# Run SageMaker Processing Job

This code shows how to run code written in notebook as SageMaker Processing Job by using sagemill <br>
In this example, we use `sagemaker.sklearn.processing.SKLearnProcessor` as Processor

#### assumptions
- this notebook is from "conda_python3" in SageMaker notebook instance

In [None]:
!conda install -y scikit-learn==0.20.0 pandas

## Parameters
The cell with "parameters" tag is used as arguments of python script of Processing job. <br>
So these can be overwritten by `arguments` in `processor.run`

#### How to add tags
1. Click 'View' tab on the notebook
2. Click 'Cell Toolbar'
3. Click 'Tags'
4. Input tag name to the cell
5. Click "Add tag"

In [None]:
base_path = '.'

In [None]:
import os
import pandas as pd

input_path = lambda b: os.path.join(b, 'dataset/dummmy.csv')
output_path = lambda b: os.path.join(b, 'output/out.csv')

## Create dataset to be used by the process
The cell with "sagemaker" tag is ignored when generating python script from the notebook by `Converter.generate_pyfile`

In [None]:
os.makedirs(os.path.dirname(input_path(base_path)), exist_ok=True)
with open(input_path(base_path), 'w') as f:
    f.write('col1,col2,col3\n1,2,3\n4,5,6')

## code to run in the job
You can write anything here

In [None]:
df = pd.read_csv(input_path(base_path))

# should be heavy process here
df['new_col'] = 1
os.makedirs(os.path.dirname(output_path(base_path)), exist_ok=True)
df.to_csv(output_path(base_path))
print('Finished running processing job')

## Run SageMaker Processing Job

- `Converter.generate_pyfile` generates `entrypoint.py` from this notebook.
- Set `entrypoint.py` as `code` of `processor.run`
- `params` corresponds with the cell tagged "parameters" <br>
  In the job, the parameters are overwritten to the values of `params`
- **save this notebook file before runnning the following cell**

In [None]:
from sagemaker.sklearn.processing import SKLearnProcessor
from sagemaker import Session
from sagemaker.processing import ProcessingInput, ProcessingOutput
from sagemill import Converter

params = {'base_path': '/opt/ml/processing'}
role = sagemaker.get_execution_role()
bucket_name = Session().default_bucket()
dest_path = f's3://{bucket_name}/process/output'
script_name = 'entrypoint.py'
processor = SKLearnProcessor(framework_version='0.20.0',
                             role=role,
                             base_job_name='process-job-test',
                             instance_count=1,
                             instance_type='ml.c5.xlarge')

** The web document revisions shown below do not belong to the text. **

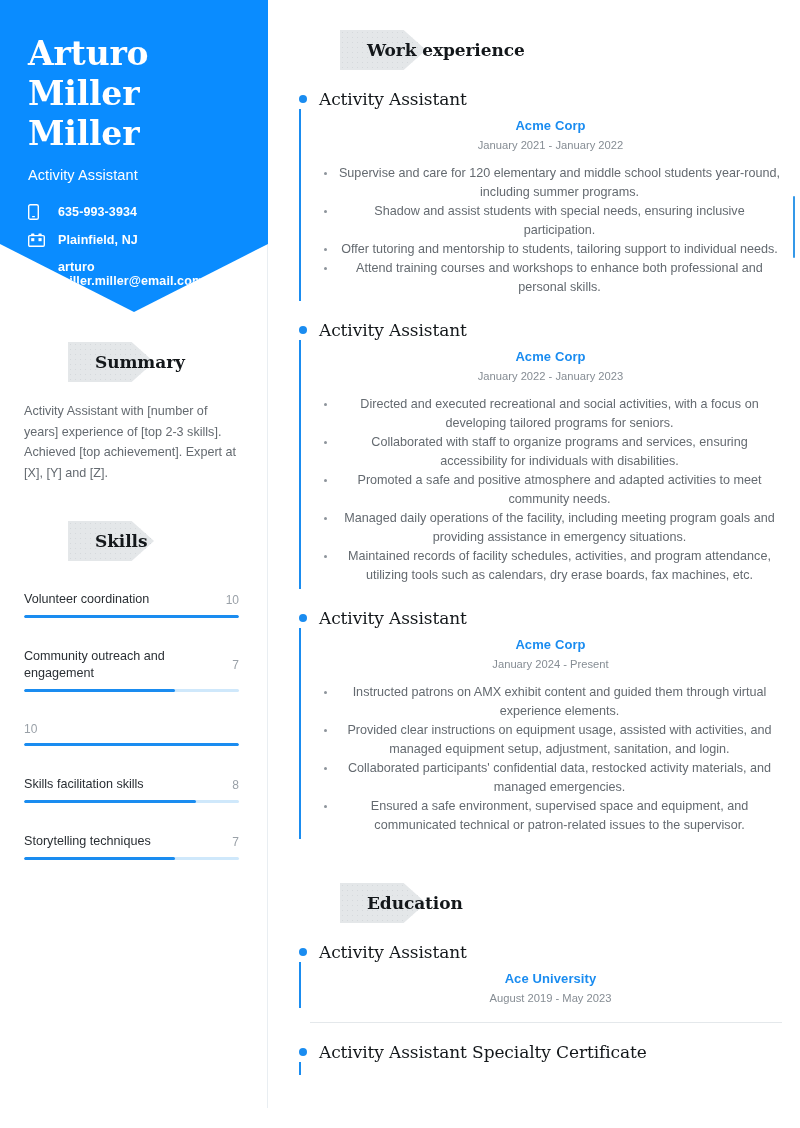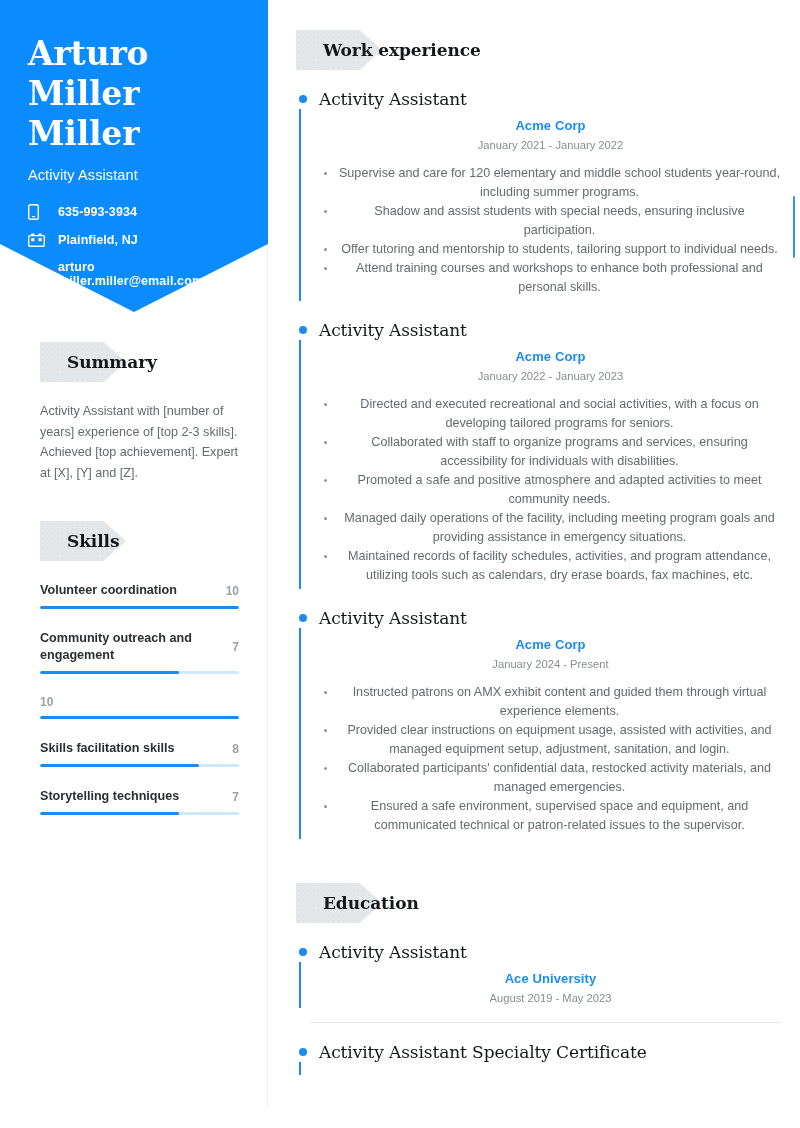--- a/index.html
+++ b/index.html
@@ -84,6 +84,7 @@
     display: flex;
     align-items: center;
     height: 40px;
+    margin-left: 44px;
   }
   .tag-shape {
     position: absolute;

Converter.generate_pyfile('process_sklearn.ipynb', script_name)

processor.run(
    code=script_name,
    arguments=Converter.process_args(params),
    inputs=[
        ProcessingInput(source=input_path(base_path), destination=os.path.dirname(input_path(params['base_path'])))
    ],
    outputs=[
        ProcessingOutput(source=os.path.dirname(output_path(params['base_path'])), destination=dest_path)
    ]
)